Italian Wedding Soup

Serves 6


Usually, a wedding comes after a relationship is underway, but with the first recipe in this collection, the nuptials will happen right out of the gate. Actually, though, the notion that this soup is traditionally served at Italian weddings is a myth. “Italian wedding soup” is a mistranslation of minestra maritata, or “married soup,” referring to the marriage of meat (most often meatballs, but sometimes sausage) and greens in the soup.


Because at its heart this is a vegetable soup, it’s easy to swap the real-meat meatballs in favor of the plant-based variety; the marriage of flavors and textures remains a beautiful love affair in a bowl.



1 (12- to 16-ounce) package plant-based meatballs

2 tablespoons extra-virgin olive oil

1 large or 2 medium onions, finely chopped

3 cloves garlic, minced

3 celery stalks, diced

2 medium carrots, peeled and sliced, or 1 cup chopped baby carrots

4 cups water

1 large or 2 regular-size vegetable bouillon cubes

1 (14-ounce) can diced fire-roasted tomatoes, undrained

2 teaspoons Italian seasoning

1 medium zucchini, quartered lengthwise and sliced

1 (15-ounce) can cannellini or great northern beans, drained and rinsed

2–3 big handfuls greens (whole baby spinach or arugula leaves; chopped kale, chard, or escarole)

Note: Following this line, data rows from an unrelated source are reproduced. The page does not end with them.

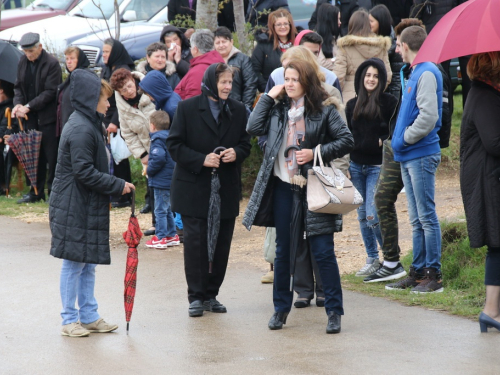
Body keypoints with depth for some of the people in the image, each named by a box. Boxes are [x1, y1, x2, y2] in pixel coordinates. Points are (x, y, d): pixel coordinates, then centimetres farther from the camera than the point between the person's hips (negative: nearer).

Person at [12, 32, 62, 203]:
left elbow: (50, 92, -16)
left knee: (51, 156, -2)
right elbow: (18, 86, 15)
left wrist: (28, 106, -19)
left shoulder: (51, 63, -12)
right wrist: (18, 104, -5)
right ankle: (36, 191, 17)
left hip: (47, 117, -6)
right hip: (31, 118, 6)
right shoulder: (23, 62, 8)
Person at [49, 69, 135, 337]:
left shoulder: (88, 125, 14)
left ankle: (89, 316, 19)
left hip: (86, 207, 10)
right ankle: (70, 320, 5)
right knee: (74, 263, -2)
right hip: (74, 207, -10)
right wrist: (118, 186, -17)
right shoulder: (81, 130, -19)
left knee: (87, 264, 13)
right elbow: (84, 172, -22)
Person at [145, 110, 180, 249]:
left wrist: (150, 170, -13)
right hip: (170, 179, 9)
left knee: (160, 210, -3)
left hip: (161, 181, -9)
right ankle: (172, 235, 23)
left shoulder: (158, 140, -16)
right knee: (167, 210, 19)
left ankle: (160, 238, 0)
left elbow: (158, 158, -29)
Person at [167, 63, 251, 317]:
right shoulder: (188, 108, -4)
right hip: (193, 188, -4)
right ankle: (196, 296, 4)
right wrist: (202, 160, -17)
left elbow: (245, 144, 14)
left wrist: (237, 153, -10)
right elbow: (174, 144, -5)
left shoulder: (238, 110, 6)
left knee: (222, 242, 5)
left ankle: (211, 294, 15)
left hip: (227, 188, 4)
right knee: (195, 240, -5)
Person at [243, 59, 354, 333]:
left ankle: (334, 311, 1)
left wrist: (316, 153, -13)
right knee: (283, 251, 11)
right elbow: (253, 128, -4)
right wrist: (268, 97, 0)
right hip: (282, 187, 4)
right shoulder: (278, 109, 10)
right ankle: (281, 308, 22)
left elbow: (346, 140, -3)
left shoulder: (324, 111, -2)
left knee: (323, 251, -6)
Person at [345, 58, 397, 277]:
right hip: (356, 166, 5)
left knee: (373, 216, -12)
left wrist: (383, 141, -15)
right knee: (362, 216, 8)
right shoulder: (352, 105, 11)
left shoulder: (389, 103, -4)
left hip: (377, 166, -5)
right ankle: (372, 260, 18)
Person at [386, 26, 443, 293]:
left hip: (421, 156, -9)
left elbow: (429, 115, -22)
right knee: (417, 220, 12)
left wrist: (404, 139, -13)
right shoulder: (414, 73, 16)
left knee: (426, 217, -5)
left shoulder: (427, 73, -13)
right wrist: (401, 142, 10)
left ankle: (433, 275, -2)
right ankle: (418, 272, 17)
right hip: (408, 157, 9)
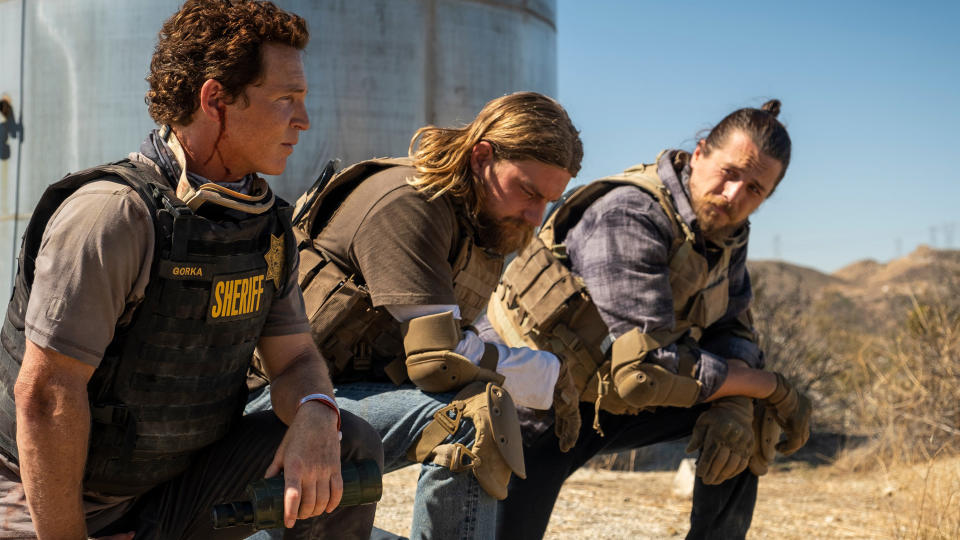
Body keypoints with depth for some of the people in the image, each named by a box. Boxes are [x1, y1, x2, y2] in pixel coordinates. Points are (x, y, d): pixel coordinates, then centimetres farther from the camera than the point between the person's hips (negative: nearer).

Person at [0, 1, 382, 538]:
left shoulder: (268, 226, 2)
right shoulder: (111, 212, -23)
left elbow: (295, 358, 3)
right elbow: (45, 391, -24)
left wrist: (315, 416, -21)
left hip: (183, 488, 6)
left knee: (352, 445, -10)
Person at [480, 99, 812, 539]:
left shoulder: (726, 228, -1)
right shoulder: (628, 216, -28)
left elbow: (732, 330, 3)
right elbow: (650, 367, -32)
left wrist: (734, 406, -21)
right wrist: (777, 389, -21)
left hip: (610, 396, 7)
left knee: (747, 413, -4)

1/4 cup chopped fresh parsley

Salt and freshly ground pepper to taste

Dried hot red pepper flakes (optional)

Vegan mozzarella-style shreds for topping (optional)



  1. Prepare the meatballs according to package directions, then set aside, covered, until needed.
  2. Heat the oil in a soup pot. Add the onion and saute over medium-low heat until translucent. Add the garlic, celery, and carrots and continue to saute until all are golden and soft, 5 to 8 minutes.
  3. Add the water, bouillon cubes, tomatoes, and Italian seasoning. Bring to a slow boil, then add the zucchini and beans. Turn down the heat and summer gently for 5 to 7 minutes longer, or until the zucchini is tender but not overdone.
  4. Stir in the greens and cook until just tender—a minute or so for the spinach and arugula and just a bit longer for sturdier greens. Stir in the parsley.
  5. If the soup is too crowded, add a bit more water, then season with salt and pepper. If time allows let stand off the heat for half an hour or so to allow the flavors to develop, then heat through.
  6. To serve, ladle the soup into individual serving bowls, then divide the meatballs among each bowl. Pass around dried hot pepper flakes for those who’d like more heat as well as vegan mozzarella-style shreds for topping the soup.



Sometimes this soup cries out for pasta. If you want to stretch the number of servings, add 6 to 8 ounces of cooked pasta. Choose a small shape, like tiny shells or ditalini, cook separately, then add to the soup when adding the spinach and parsley. You’ll have to adjust the amount of water as well as the seasonings, especially if you have leftovers that have been refrigerated.